Texto citado:
···
Tem muitos temas que debatemos e acho que, apesar da imprensa estar ultimamente num movimento de tentar nos invisibilizar (a Folha de S. Paulo se referiu à Marcha do ano passado que reuniu 100 mil pessoas como “Grupo de pessoas faz caminhada pelo centro de SP para pedir a legalização”), temos tido grande impacto na sociedade. Prova disso é o aumento do número de pessoas na Marcha da Maconha – cada vez mais periféricas.

Um dos pontos altos da Marcha da Maconha SP nesse ano de 2018, com o lema “10 anos queimando tudo”, é a quantidade e a consolidação de marchas regionais periféricas que estão acontecendo durante o mês de maio: zona leste (Itaquera e São Mateus), zona sudoeste, zona norte, zona sul (Grajaú), Santo André e Francisco Morato.

No que diz respeito às políticas públicas, existe uma enorme discrepância entre o avanço do debate público a respeito da legalização da maconha (infelizmente ainda não das outras drogas) e o que defendem os governantes.

Repressão, endurecimento de penas, construção de mais presídios, enfim, o que se defende hegemonicamente no âmbito das políticas estatais é mais guerra. Quando muito, há políticos que dizem que o “problema das drogas” não é só uma questão de polícia e defendem internações compulsórias e Comunidades Terapêuticas.
···
Dados apresentados:
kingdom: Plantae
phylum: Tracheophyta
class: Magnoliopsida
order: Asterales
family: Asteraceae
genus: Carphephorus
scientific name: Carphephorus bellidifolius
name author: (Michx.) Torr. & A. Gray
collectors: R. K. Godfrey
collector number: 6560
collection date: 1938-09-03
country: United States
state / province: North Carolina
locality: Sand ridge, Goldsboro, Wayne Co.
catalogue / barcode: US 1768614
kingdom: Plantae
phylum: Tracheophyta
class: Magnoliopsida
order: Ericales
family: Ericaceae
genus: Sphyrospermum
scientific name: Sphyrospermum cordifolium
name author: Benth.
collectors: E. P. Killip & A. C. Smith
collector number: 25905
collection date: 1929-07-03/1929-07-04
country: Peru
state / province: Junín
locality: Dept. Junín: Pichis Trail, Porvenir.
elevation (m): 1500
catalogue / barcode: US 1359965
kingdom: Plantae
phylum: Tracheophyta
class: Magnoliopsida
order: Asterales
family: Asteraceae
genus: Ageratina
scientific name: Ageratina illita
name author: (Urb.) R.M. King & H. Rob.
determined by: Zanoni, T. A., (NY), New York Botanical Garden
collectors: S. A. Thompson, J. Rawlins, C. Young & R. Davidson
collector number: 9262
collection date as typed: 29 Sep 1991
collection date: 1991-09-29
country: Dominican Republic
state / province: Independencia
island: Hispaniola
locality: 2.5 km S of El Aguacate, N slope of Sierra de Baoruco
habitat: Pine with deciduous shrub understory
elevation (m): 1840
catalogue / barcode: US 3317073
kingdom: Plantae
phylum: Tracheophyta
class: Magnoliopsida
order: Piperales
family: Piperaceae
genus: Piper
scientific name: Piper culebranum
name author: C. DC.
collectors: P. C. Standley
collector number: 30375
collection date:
···
Descrição da tarefa: Prossiga com o texto sobre a Marcha da Maconha e as políticas de drogas, retomando-o logo após a sua última frase.

Resposta da tarefa:
Gabriela Moncau, durante a Marcha da Maconha 2018 em São Paulo, auxiliando no cuidado e segurança dos participantes. Foto: Mídia NINJA

Em São Paulo, a Marcha da Maconha, como fruto dos aprendizados dessa caminhada de 10 anos, não tem como foco lobby ou convencimento de determinado político ou jurista para chegar às mudanças legislativas.

Temos como caminho a mudança de mentalidade, tentamos convencer as pessoas de que nós, enquanto sociedade, precisamos pensar em outras formas de lidar com as drogas: formas pautadas na redução de danos, na dignidade, no cuidado, no respeito às escolhas das pessoas. A mudança que acreditamos vem de baixo, não de cima. Nesse sentido, acho que ao longo desses 10 anos estamos avançando.

NINJA: O encarceramento teve um enorme crescimento nesse período. A população carcerária triplicou, tendo o tráfico como um dos principais crimes, 26% entre homens e 62% entre mulheres. O que justificou esse aumento, como os governos atuaram para lidar como ele e como as mobilizações e os movimento sociais reagem a esse cenário?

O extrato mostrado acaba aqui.